- Born: 1 January 1998 Iraq
- Died: 5 December 2011 (aged 13) Stolzenau, Lower Saxony, Germany
- Cause of death: Gunshot
- Resting place: Hanover-Lahe city cemetery, Hanover
- Known for: Victim of an alleged honor killing
- Parent: Ali Askar Hasso Barakat (father)

= Souzan Barakat =

German Yazidi murder victim (1998–2011)

Souzan Barakat (1 January 1998 – 5 December 2011) was a 13-year-old Yazidi girl who was shot dead by her father Ali Askar Hasso Barakat on the street in Stolzenau, Lower Saxony, Germany.

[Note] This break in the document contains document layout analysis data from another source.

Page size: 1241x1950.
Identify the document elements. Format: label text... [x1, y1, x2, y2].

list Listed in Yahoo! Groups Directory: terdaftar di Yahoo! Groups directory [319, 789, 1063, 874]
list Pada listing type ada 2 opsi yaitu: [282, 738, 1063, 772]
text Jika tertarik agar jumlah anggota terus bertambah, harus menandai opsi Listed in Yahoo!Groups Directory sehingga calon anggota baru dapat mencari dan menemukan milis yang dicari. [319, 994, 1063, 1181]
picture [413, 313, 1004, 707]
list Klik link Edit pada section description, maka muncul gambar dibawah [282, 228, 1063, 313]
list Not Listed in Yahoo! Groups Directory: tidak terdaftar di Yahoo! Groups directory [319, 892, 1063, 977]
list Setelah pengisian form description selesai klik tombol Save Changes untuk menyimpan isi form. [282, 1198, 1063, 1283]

Her murder was described as an honor killing in some media and by some investigators and caused horror beyond the borders of Germany.

== Life ==
Souzan Barakat was a Yazidi girl who came to Germany with her family from Iraq in 2001. She attended the 5th grade of a secondary school in Nienburg, where the family had lived since 2008. She had three younger brothers and is said to have been living in the Überflieger youth facility (which was looked after by the Nienburg youth welfare office) in Asendorf in the Diepholz district, for four months before the crime.

== Murder ==
=== Course of the murder ===
During the time that she was being cared for by the youth welfare office, her father Ali Askar Hasso Barakat (alias: Sallah Ali Mischko) is said to have tried to have her admitted to psychiatry with a report that a fellow countryman had prepared for him. On 5 December 2011, a conversation between Souzan and her parents was to take place in the youth welfare office in Stolzenau. On that day her father Ali Askar Hasso Barakat is said to have killed her with six shots in front of the youth welfare office on the street. Souzan's mother was present at the crime. It is disputed whether the act was a so-called honor killing. The father (35 years old at the time of the crime) then fled in his car. The getaway car was discovered in Minden on December 7, 2011. After the crime, the mother and her three sons also went into hiding. In October 2012, the murder weapon (a pistol) was discovered in the getaway car after the getaway car was sold by the public prosecutor in Verden. The new owner of the getaway car had found the murder weapon under a cover in the front footwell while cleaning the vehicle. On December 14, 2011, Souzan Barakat's body was buried in the Hanover-Lahe city cemetery. There is a burial ground there especially for Yazidis. About 250 people attended the funeral.

=== Manhunt ===
The public prosecutor's office in Verden offered a 10,000 euro reward for information leading to the arrest of the perpetrator. The case was broadcast twice in September 2013 in the program Aktenzeichen XY… ungelöst on ZDF. The perpetrator could not be caught until today (2025).

=== Motive for murder ===
The exact motive for the murder of the perpetrator is unknown, as the perpetrator has not yet been caught. According to SPIEGEL, the perpetrator's motive for murder could have been custody of the child, which the district of Nienburg wanted to withdraw from the parents. The Stuttgarter Zeitung stated that the perpetrator killed his daughter because she wanted a life of freedom.

== Court process ==
In the Souzan Barakat case, the first trial took place on 4 December 2012. A 60-year-old doctor from Landesbergen was accused. The doctor was accused of having prepared an incorrect certificate on the state of health of the Souzan Barakat. The accused refused to testify. The process is to be continued.

== Reactions ==
The Central Council of Ezidis in Germany, which was formerly based in Oldenburg, condemned the murder of the Yazidi girl Souzan Barakat by her father Ali Askar Hasso Barakat and described the act as an "inhumane act". According to a spokesman for the Central Council of Ezidis in Germany, the crime is incompatible with Yazidi culture.